* Data extract *
■ ■ ■ ■ ■
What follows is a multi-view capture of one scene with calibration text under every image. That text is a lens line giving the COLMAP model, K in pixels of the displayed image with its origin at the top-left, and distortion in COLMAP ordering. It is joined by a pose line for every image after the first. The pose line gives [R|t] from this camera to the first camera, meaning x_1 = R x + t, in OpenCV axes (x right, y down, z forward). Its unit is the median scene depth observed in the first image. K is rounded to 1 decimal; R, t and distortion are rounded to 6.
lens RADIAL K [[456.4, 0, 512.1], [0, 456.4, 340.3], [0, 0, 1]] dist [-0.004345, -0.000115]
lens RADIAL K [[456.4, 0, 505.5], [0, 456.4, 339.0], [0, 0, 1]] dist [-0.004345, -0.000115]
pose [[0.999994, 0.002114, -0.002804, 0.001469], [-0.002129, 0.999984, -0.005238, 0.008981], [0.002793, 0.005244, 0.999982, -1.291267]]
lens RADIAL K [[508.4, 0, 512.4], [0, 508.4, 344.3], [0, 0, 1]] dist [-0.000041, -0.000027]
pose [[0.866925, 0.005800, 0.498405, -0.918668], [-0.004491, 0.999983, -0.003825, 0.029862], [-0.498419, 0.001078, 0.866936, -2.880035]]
■ ■ ■ ■ ■
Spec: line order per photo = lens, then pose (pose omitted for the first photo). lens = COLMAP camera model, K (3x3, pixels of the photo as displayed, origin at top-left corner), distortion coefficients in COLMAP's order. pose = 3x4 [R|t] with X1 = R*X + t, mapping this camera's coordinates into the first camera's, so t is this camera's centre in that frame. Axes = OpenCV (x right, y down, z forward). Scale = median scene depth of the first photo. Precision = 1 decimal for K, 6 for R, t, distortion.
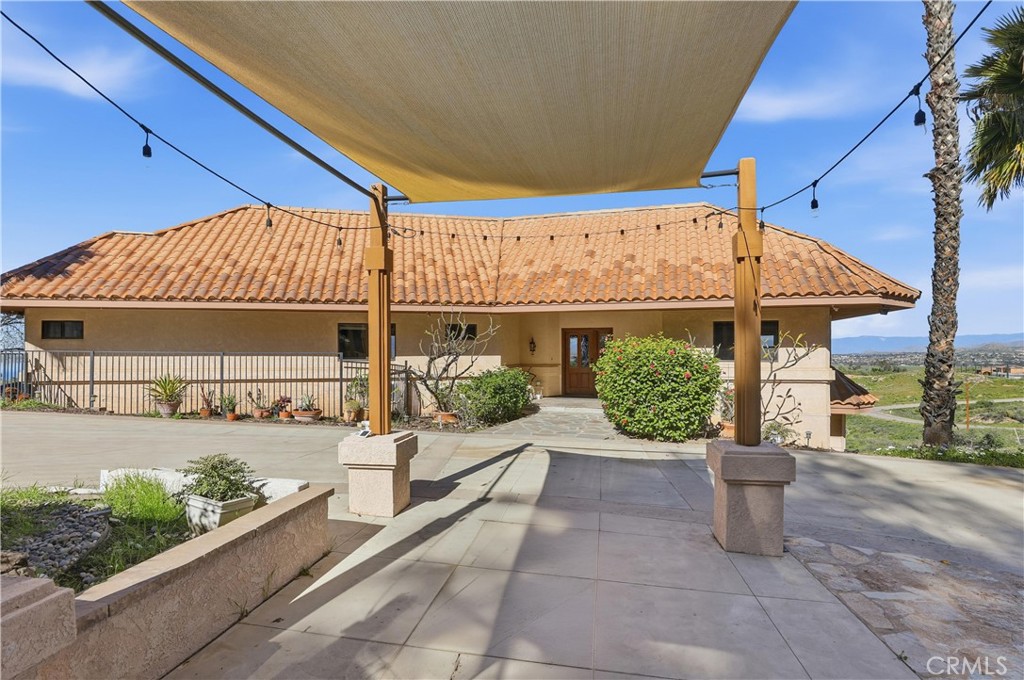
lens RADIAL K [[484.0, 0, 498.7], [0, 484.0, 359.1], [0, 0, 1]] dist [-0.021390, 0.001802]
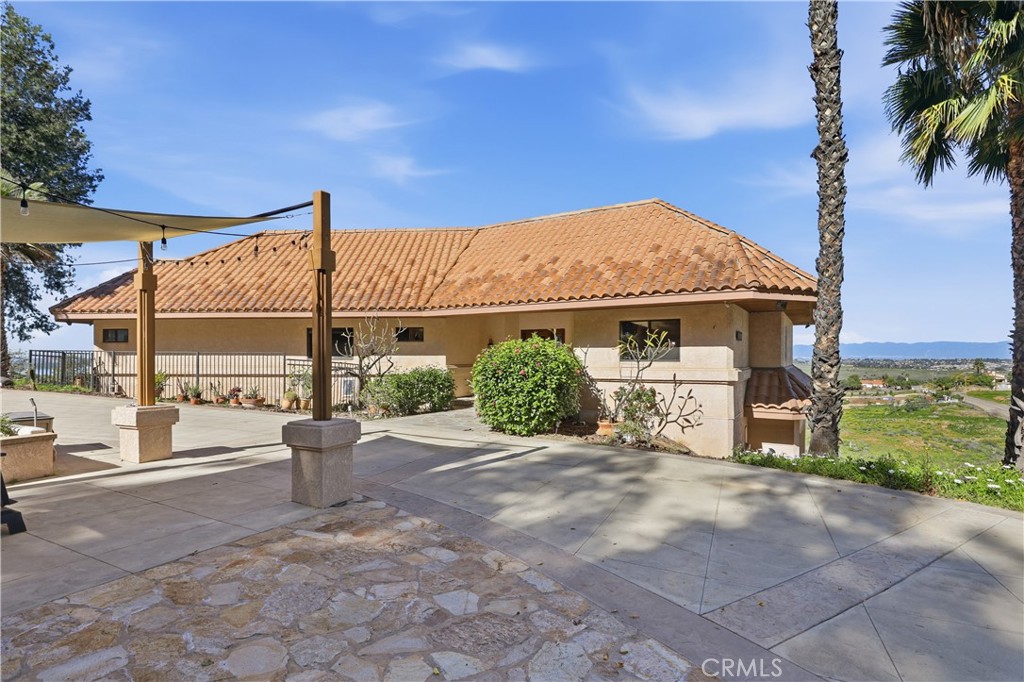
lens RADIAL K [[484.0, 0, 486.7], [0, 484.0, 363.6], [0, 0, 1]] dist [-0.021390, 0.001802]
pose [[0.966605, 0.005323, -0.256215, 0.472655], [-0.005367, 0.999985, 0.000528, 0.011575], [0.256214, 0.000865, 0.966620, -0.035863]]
■ ■ ■ ■ ■
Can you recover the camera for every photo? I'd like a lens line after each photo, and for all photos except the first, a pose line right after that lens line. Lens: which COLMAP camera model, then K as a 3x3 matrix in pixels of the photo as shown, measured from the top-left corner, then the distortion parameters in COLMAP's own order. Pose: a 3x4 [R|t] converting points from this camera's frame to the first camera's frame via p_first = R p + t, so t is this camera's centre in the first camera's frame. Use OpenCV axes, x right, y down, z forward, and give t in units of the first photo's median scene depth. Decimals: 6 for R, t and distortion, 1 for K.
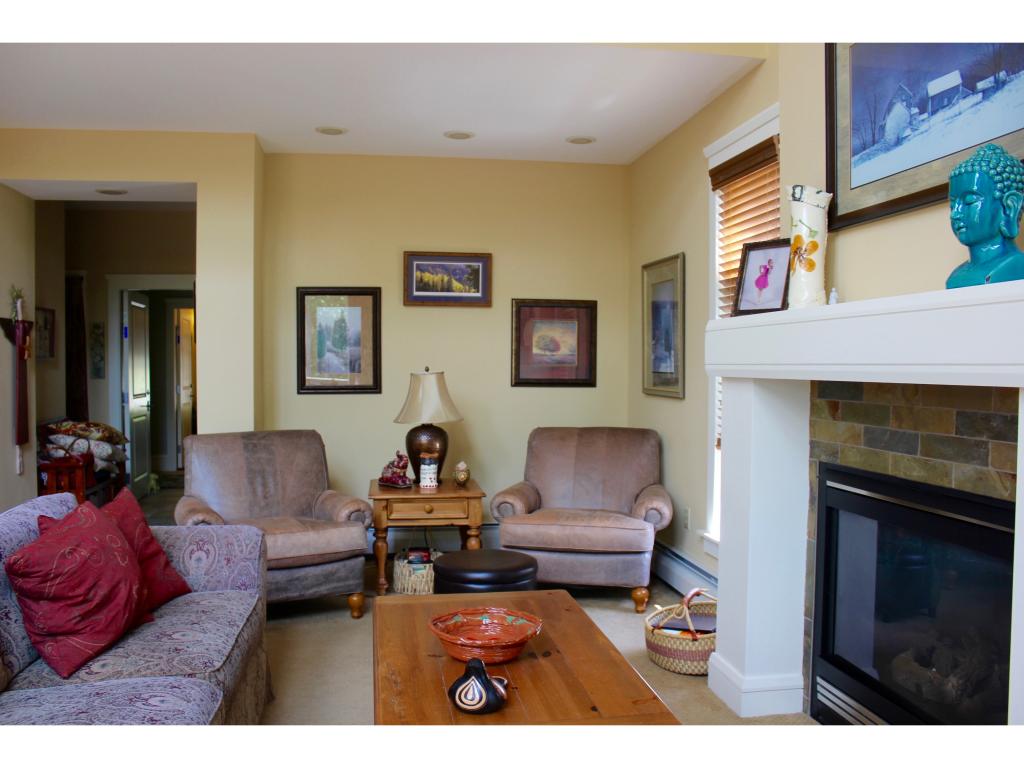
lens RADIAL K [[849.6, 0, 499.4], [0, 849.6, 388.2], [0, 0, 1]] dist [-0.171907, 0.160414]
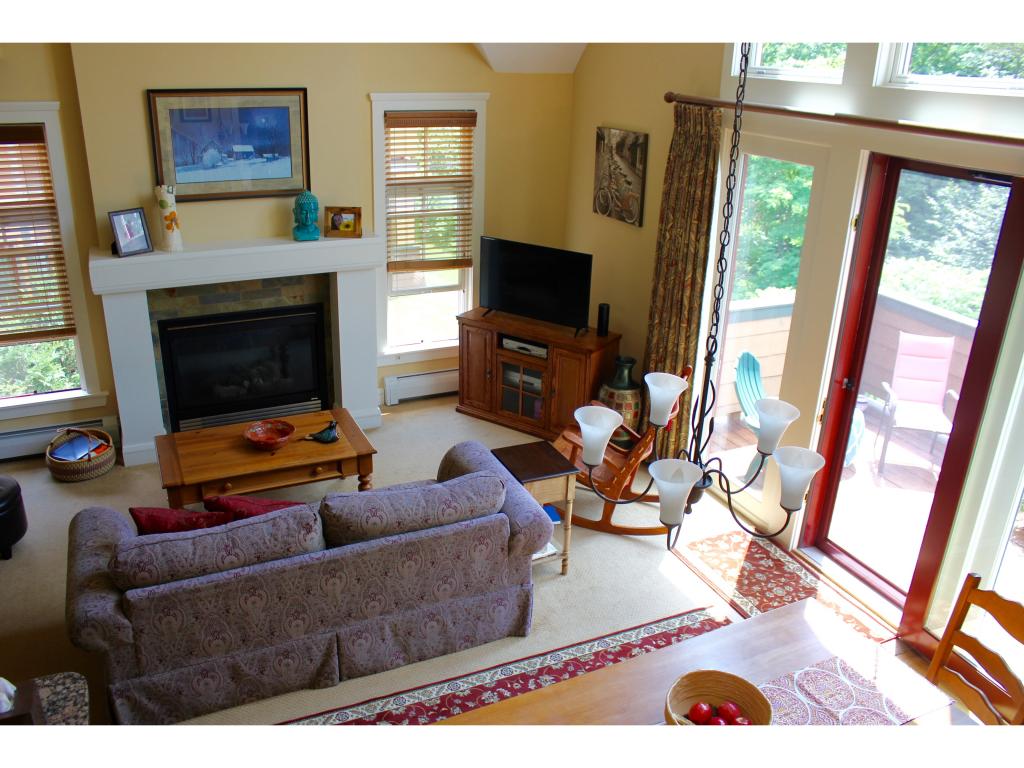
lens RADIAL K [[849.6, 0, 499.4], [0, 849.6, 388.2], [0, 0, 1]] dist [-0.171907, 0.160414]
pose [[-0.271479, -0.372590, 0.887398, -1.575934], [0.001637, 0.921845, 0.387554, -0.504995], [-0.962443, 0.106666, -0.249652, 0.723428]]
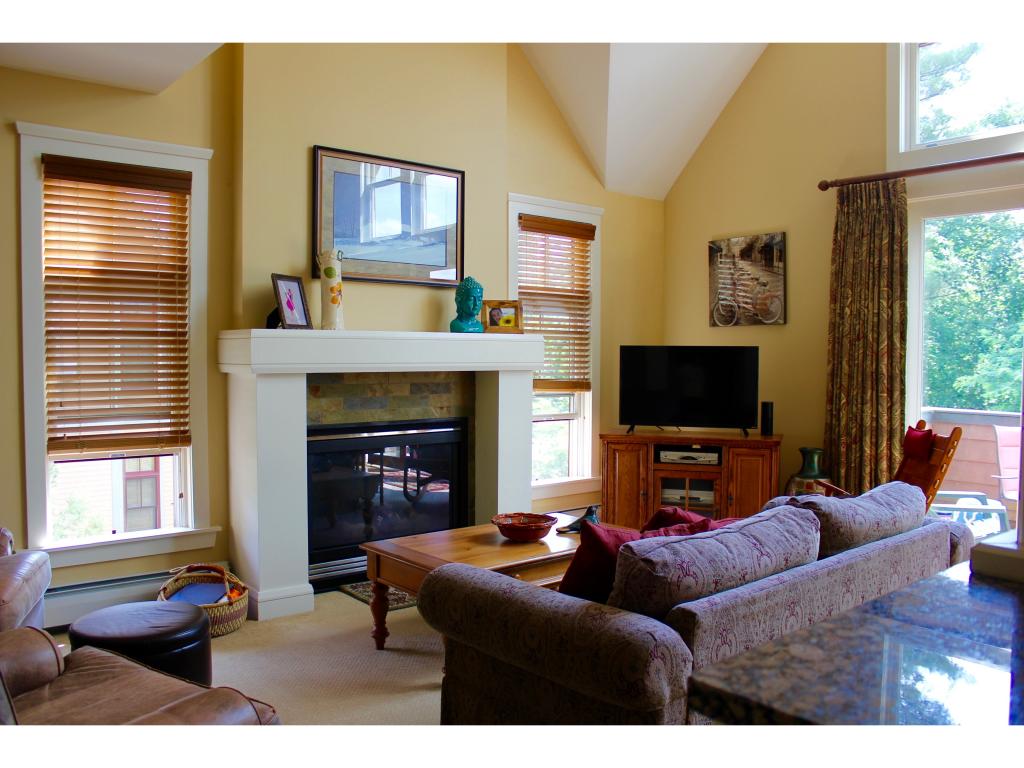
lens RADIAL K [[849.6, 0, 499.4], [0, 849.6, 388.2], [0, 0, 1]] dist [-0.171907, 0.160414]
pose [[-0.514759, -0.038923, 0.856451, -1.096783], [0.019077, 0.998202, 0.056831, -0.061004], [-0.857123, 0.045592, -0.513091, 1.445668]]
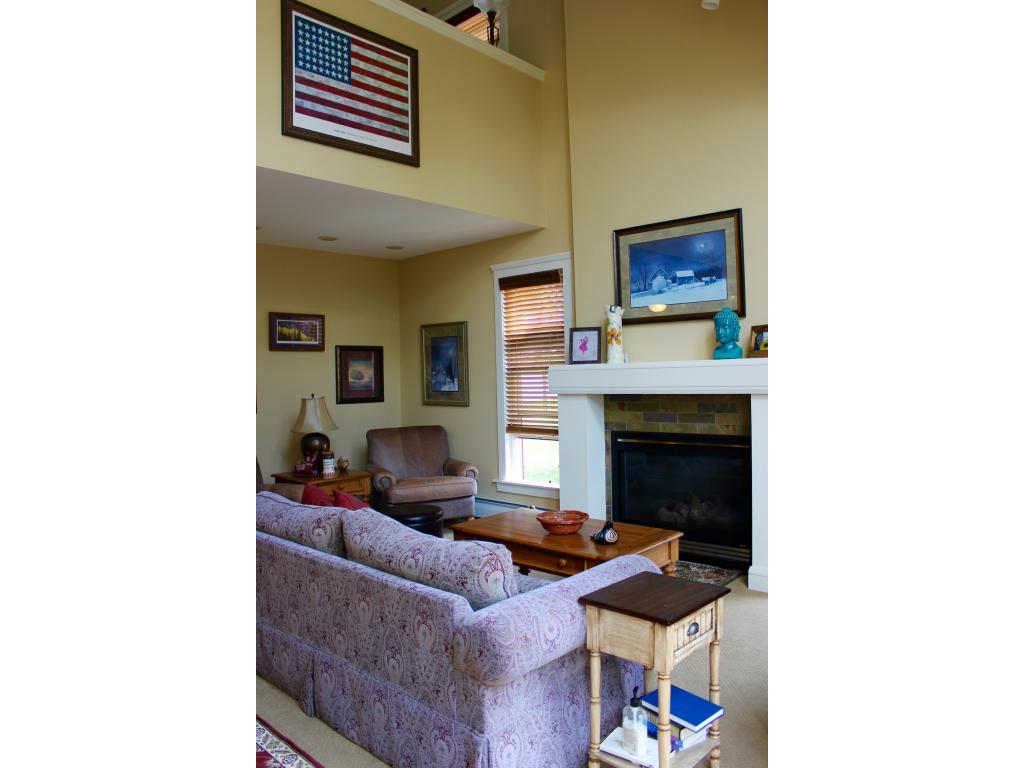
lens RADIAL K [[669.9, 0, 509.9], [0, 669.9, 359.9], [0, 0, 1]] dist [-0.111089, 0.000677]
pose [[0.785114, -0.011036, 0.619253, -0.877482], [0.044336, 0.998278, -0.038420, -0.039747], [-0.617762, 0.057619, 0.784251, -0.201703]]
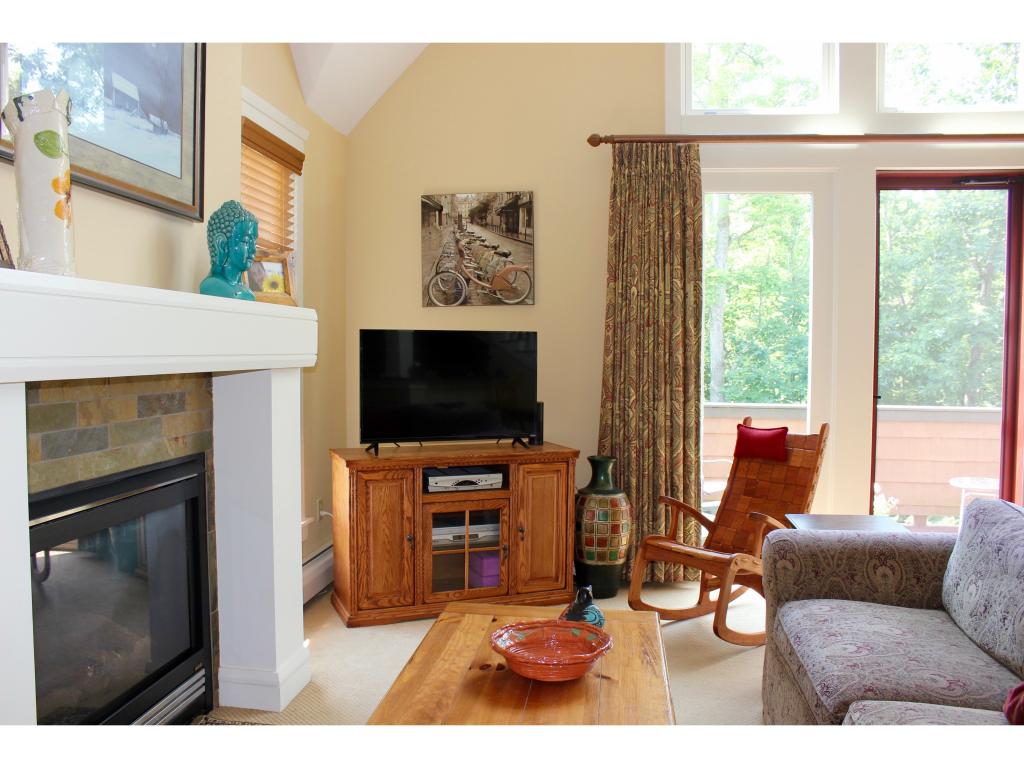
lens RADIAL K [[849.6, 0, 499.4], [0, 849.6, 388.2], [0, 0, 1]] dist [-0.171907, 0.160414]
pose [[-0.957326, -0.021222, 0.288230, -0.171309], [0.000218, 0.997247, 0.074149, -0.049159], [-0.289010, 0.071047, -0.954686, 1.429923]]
■ ■ ■ ■ ■
* What is being asked *
Copy out the lines from the one containing "What follows is" to the one containing "0.001078, 0.866936, -2.880035]]", both included, with no change to any character.

* Problem solution *
What follows is a multi-view capture of one scene with calibration text under every image. That text is a lens line giving the COLMAP model, K in pixels of the displayed image with its origin at the top-left, and distortion in COLMAP ordering. It is joined by a pose line for every image after the first. The pose line gives [R|t] from this camera to the first camera, meaning x_1 = R x + t, in OpenCV axes (x right, y down, z forward). Its unit is the median scene depth observed in the first image. K is rounded to 1 decimal; R, t and distortion are rounded to 6.
lens RADIAL K [[456.4, 0, 512.1], [0, 456.4, 340.3], [0, 0, 1]] dist [-0.004345, -0.000115]
lens RADIAL K [[456.4, 0, 505.5], [0, 456.4, 339.0], [0, 0, 1]] dist [-0.004345, -0.000115]
pose [[0.999994, 0.002114, -0.002804, 0.001469], [-0.002129, 0.999984, -0.005238, 0.008981], [0.002793, 0.005244, 0.999982, -1.291267]]
lens RADIAL K [[508.4, 0, 512.4], [0, 508.4, 344.3], [0, 0, 1]] dist [-0.000041, -0.000027]
pose [[0.866925, 0.005800, 0.498405, -0.918668], [-0.004491, 0.999983, -0.003825, 0.029862], [-0.498419, 0.001078, 0.866936, -2.880035]]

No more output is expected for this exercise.